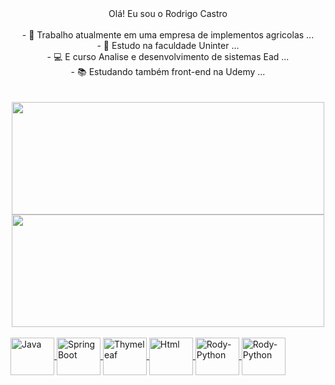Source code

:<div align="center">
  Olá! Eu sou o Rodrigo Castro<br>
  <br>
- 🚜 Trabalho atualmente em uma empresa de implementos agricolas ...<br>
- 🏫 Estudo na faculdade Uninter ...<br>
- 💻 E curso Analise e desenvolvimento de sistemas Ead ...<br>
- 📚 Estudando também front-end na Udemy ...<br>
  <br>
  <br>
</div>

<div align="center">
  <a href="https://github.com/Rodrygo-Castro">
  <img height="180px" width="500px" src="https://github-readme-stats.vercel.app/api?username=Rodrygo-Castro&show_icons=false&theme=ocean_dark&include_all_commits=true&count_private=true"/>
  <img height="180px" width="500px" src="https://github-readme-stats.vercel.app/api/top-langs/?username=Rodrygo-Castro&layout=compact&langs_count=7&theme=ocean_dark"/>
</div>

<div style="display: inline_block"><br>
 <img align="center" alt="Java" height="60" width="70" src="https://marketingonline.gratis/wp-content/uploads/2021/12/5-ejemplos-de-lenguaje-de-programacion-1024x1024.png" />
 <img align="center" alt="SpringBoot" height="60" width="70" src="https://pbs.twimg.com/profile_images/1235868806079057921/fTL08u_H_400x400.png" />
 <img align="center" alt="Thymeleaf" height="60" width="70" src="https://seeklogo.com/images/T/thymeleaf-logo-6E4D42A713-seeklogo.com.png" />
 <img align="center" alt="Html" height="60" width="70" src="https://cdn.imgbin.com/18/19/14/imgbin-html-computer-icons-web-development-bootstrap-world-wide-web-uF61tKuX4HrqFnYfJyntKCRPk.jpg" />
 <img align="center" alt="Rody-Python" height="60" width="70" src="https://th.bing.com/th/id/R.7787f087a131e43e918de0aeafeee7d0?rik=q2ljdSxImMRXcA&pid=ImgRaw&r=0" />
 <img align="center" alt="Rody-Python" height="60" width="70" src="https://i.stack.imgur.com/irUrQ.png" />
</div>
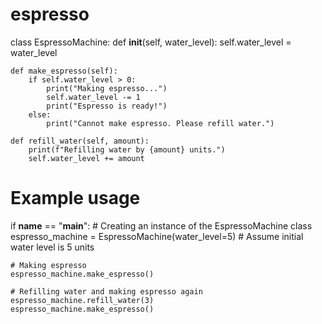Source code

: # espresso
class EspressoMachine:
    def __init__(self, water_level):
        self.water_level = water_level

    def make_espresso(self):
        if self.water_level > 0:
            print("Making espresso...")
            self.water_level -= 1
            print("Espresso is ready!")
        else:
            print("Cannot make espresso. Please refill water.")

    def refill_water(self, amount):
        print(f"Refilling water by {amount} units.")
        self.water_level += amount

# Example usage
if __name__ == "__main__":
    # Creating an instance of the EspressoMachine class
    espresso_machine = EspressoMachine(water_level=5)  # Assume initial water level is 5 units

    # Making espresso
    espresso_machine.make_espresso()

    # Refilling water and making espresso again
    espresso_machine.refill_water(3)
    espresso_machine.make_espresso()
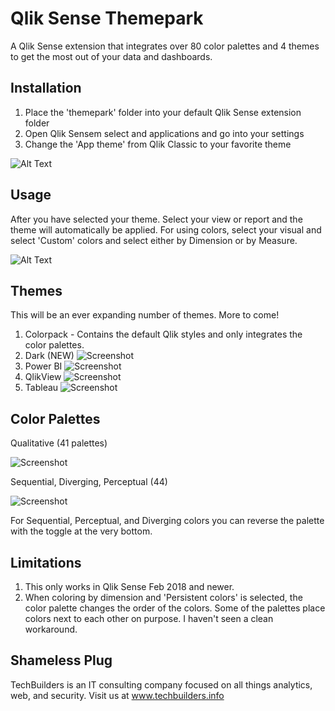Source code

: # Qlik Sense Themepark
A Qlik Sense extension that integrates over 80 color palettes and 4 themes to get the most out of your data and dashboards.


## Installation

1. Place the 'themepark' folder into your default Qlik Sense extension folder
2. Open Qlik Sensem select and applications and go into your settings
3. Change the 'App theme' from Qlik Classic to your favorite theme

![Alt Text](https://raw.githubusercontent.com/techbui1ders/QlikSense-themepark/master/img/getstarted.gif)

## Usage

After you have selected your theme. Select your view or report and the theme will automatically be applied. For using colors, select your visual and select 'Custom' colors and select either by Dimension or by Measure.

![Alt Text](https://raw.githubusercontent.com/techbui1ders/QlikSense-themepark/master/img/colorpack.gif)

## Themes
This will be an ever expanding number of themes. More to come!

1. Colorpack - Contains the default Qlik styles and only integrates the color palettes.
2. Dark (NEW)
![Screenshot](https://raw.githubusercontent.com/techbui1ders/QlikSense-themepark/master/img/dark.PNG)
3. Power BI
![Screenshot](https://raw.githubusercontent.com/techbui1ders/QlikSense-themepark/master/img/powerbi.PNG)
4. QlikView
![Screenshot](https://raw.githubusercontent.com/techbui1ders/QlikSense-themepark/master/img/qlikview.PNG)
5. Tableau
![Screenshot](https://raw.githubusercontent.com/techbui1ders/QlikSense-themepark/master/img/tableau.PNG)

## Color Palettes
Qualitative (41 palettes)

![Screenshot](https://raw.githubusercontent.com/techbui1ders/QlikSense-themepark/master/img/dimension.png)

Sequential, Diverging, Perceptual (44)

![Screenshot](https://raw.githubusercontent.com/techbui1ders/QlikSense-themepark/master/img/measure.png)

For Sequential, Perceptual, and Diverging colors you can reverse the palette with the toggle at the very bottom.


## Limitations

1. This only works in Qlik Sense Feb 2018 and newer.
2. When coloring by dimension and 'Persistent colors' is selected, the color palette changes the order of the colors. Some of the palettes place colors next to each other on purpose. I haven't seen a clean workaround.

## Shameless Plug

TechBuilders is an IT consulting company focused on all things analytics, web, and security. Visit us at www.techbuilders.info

◆ ◆ ◆ ◆ ◆ ◆ ◆

Copy the material verbatim, starting at the line that contains "## Limitations" and ending with the final line of the material.

## Limitations

1. This only works in Qlik Sense Feb 2018 and newer.
2. When coloring by dimension and 'Persistent colors' is selected, the color palette changes the order of the colors. Some of the palettes place colors next to each other on purpose. I haven't seen a clean workaround.

## Shameless Plug

TechBuilders is an IT consulting company focused on all things analytics, web, and security. Visit us at www.techbuilders.info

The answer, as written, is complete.